Es war vorgestern auf tagesschau.de, da ging es gleich drei Mal um russische Einmischung. Sowohl der spanischen Präsident Rajoy als auch die britische Premierministerin May wollten eine russische Einmischung in die inneren Angelegenheiten ihrer Länder festgestellt haben. Obendrein wurde noch über die USA berichtet, wo sich inzwischen der Sohn des Präsidenten Anschuldigungen ausgesetzt sieht, mit den Russen zusammengearbeitet zu haben.
Der sogenannte „Faktenfinder“ ging der spanischen Sache nach und hangelte sich an ganz vielen Konjunktiven entlang, fand also keine Fakten, suggerierte jedoch einen Wahrheitsgehalt.
Vorgestern war es auch, als auf der Arbeit ein Klient sichtlich verändert in unser kleines Zentrum kam. Er könne nur ganz kurz hier bleiben, er müsse gleich weiter, meinte er gehetzt. Sichtlich ungepflegt, mit Angstschweiß auf der Stirn stand er vor mir.

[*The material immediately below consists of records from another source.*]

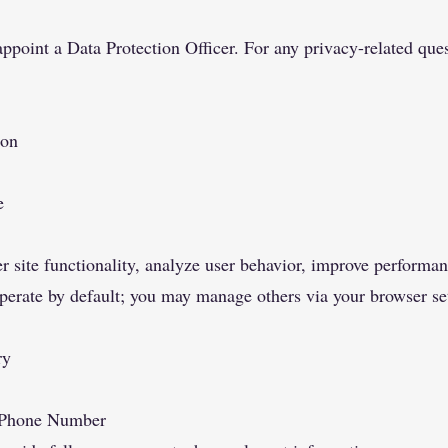
appoint a Data Protection Officer. For any privacy-related ques
ion
e
r site functionality, analyze user behavior, improve perform
operate by default; you may manage others via your browser set
ry
, Phone Number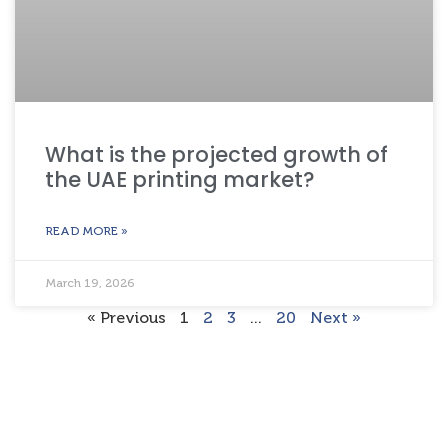
What is the projected growth of
the UAE printing market?
READ MORE »
March 19, 2026
« Previous
1
2
3
…
20
Next »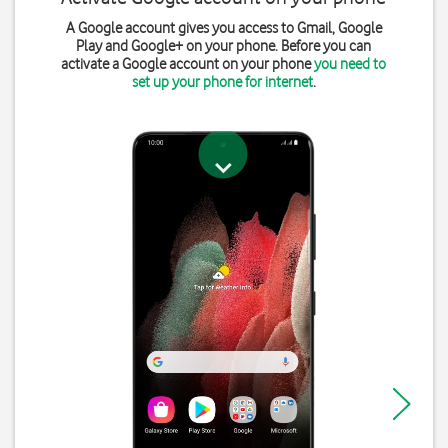
A Google account gives you access to Gmail, Google
Play and Google+ on your phone. Before you can
activate a Google account on your phone
you need to
set up your phone for internet
.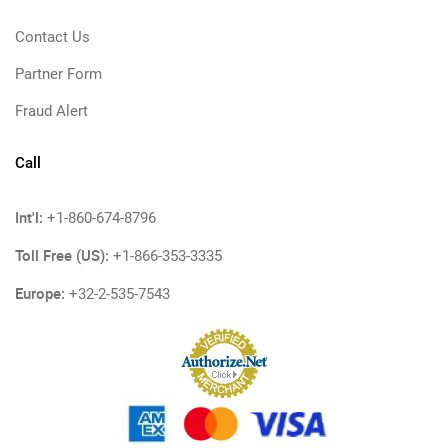
Contact Us
Partner Form
Fraud Alert
Call
Int'l:
+1-860-674-8796
Toll Free (US):
+1-866-353-3335
Europe:
+32-2-535-7543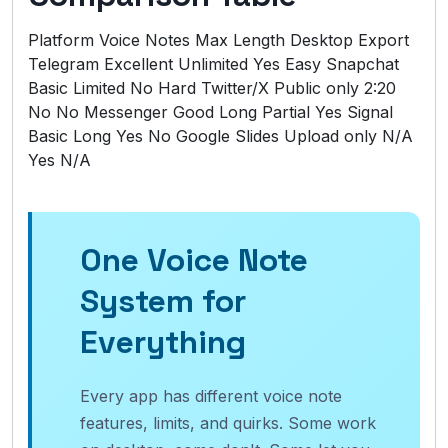
Platform Voice Notes Max Length Desktop Export
Telegram Excellent Unlimited Yes Easy Snapchat
Basic Limited No Hard Twitter/X Public only 2:20
No No Messenger Good Long Partial Yes Signal
Basic Long Yes No Google Slides Upload only N/A
Yes N/A
One Voice Note
System for
Everything
Every app has different voice note
features, limits, and quirks. Some work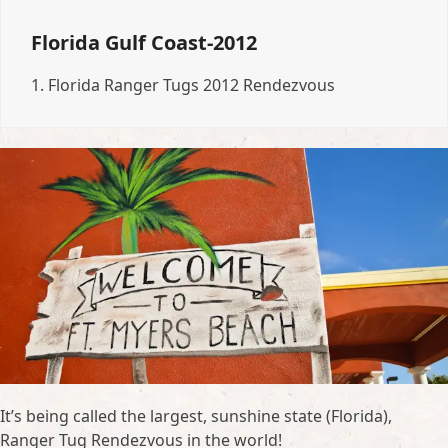
Florida Gulf Coast-2012
1.
Florida Ranger Tugs 2012 Rendezvous
It’s being called the largest, sunshine state (Florida),
Ranger Tug Rendezvous in the world!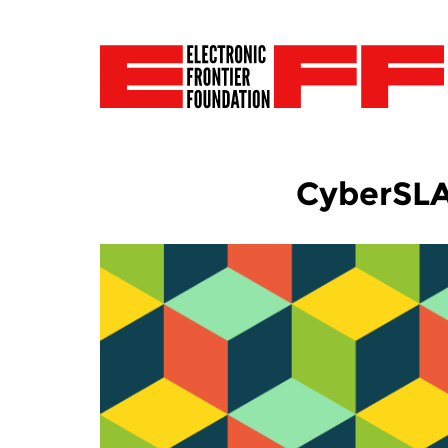
CyberSL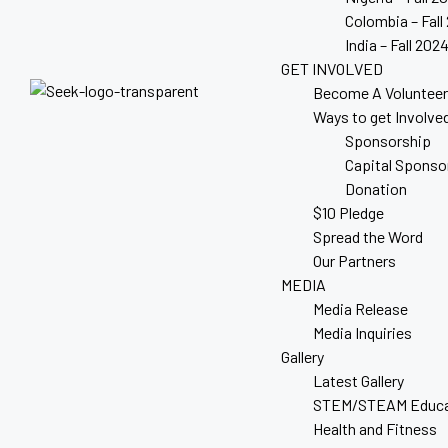
Colombia – Fall
India – Fall 202
GET INVOLVED
Become A Volunteer
Ways to get Involve
Sponsorship
Capital Sponso
Donation
$10 Pledge
Spread the Word
Our Partners
MEDIA
Media Release
Media Inquiries
Gallery
Latest Gallery
STEM/STEAM Educa
Health and Fitness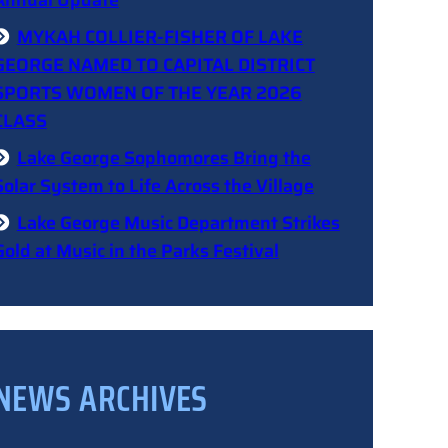
Annual Update
MYKAH COLLIER-FISHER OF LAKE
GEORGE NAMED TO CAPITAL DISTRICT
SPORTS WOMEN OF THE YEAR 2026
CLASS
Lake George Sophomores Bring the
Solar System to Life Across the Village
Lake George Music Department Strikes
Gold at Music in the Parks Festival
NEWS ARCHIVES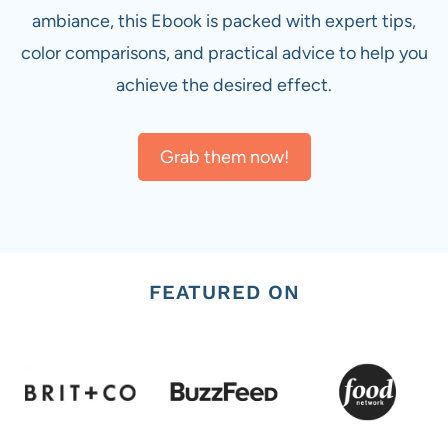
ambiance, this Ebook is packed with expert tips,
color comparisons, and practical advice to help you
achieve the desired effect.
Grab them now!
FEATURED ON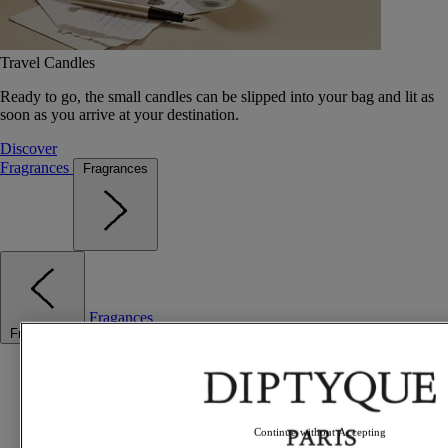
Travel Candles
Ready to go, the small candles can be slipped into your bag and lit as
soon as you arrive at your destination.
Discover
Fragrances
Fragrances
Fragances
Fragrances
Best sellers
The Odyssey
Summer Fragrances
Travel essentials
Continue without Accepting
Gift Ideas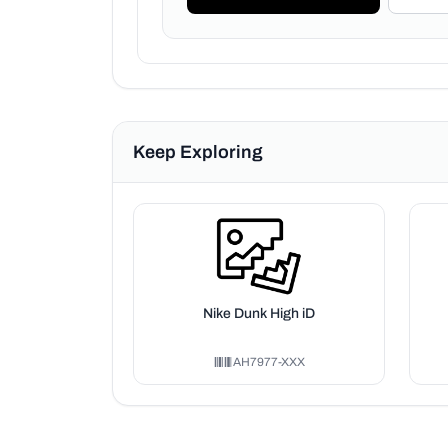
Keep Exploring
Nike Dunk High iD
AH7977-XXX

Auf die Frage, was los sei, antwortete er: „Die sind hinter mir her!“
„Nimm einen Moment Platz“, sagte ich. „Hier drin passiert dir nichts.“
„Bist du sicher? Die sind überall!“
Wer das sei, wer hinter ihm her sei, wollte ich dann von ihm wissen.
„Was weiß denn ich?!“, meinte er sichtlich erregt. „Die Russen werden es sein!“
Da bahnte sich eine gesellschaftliche Wahnvorstellung tatsächlich den Weg in die individuelle Wahnvorstellung eines Einzelnen.
Und genau so wenig wie mein Klient auf die Frage, warum die Russen denn hinter ihm her sein sollten, eine plausible Geschichte erzählen können, kann weder May, Rajoy noch tagesschau.de eine plausible Geschichte erzählen, was Russland für ein Interesse an einer Einmischung in Katalonien, Großbritannien oder den USA haben könnte.
Mein Klient meinte, „Die wollen mich fertig machen“.
Das reichte ihm als Erklärung aus. Dass das keine Erklärung war, weil sie die Antwort auf die Frage „warum?“ in keiner Weise plausibel beantwortet, war ihm im Moment nicht vermittelbar.
Mit einer ähnlichen Erklärung wartet allerdings auch der Mainstream und die westliche Politik auf, wenn sie meinen, Russland wollte den Westen destabilisieren. Fragt man „Warum?“ und hört dann die Antworten, wird es wirklich richtig psychotisch. „Der will uns fertig machen! Der will uns überfallen! Der ist das Gesicht des Bösen!“ Irgendwie geht es um Putin oder manchmal auch einfach um den Russen allgemein.
Damit ist auch klar, was dem Westen diagnostiziert werden muss: paranoide Schizophrenie. Man kann nur hoffen, dass sie Substanz induziert ist. Dann geht der Wahn nach einer gewissen Zeit meist von alleine wieder weg.
Meinem Klienten jedenfalls klebten Reste von weißem Pulver noch an der Nase, entsprechend ging es ihm auch nach ein paar Stunden wieder besser. Er hatte es sich über zwei Tage mit Koks und Speed kräftig gegeben, wurde im nachhinein klar. Er versprach es nicht mehr zu tun. Es sei ihm eine Lehre gewesen. Dieses Mal hätte er es endgültig kapiert. Ich sagte „soso.“
Ob es beim Westen als politisches Gebilde ähnlich ist und vorbei geht, oder ob der Zustand dauerhaft anhält, wird die Zukunft zeigen.
Ich wünsche auf jeden Fall gute Besserung.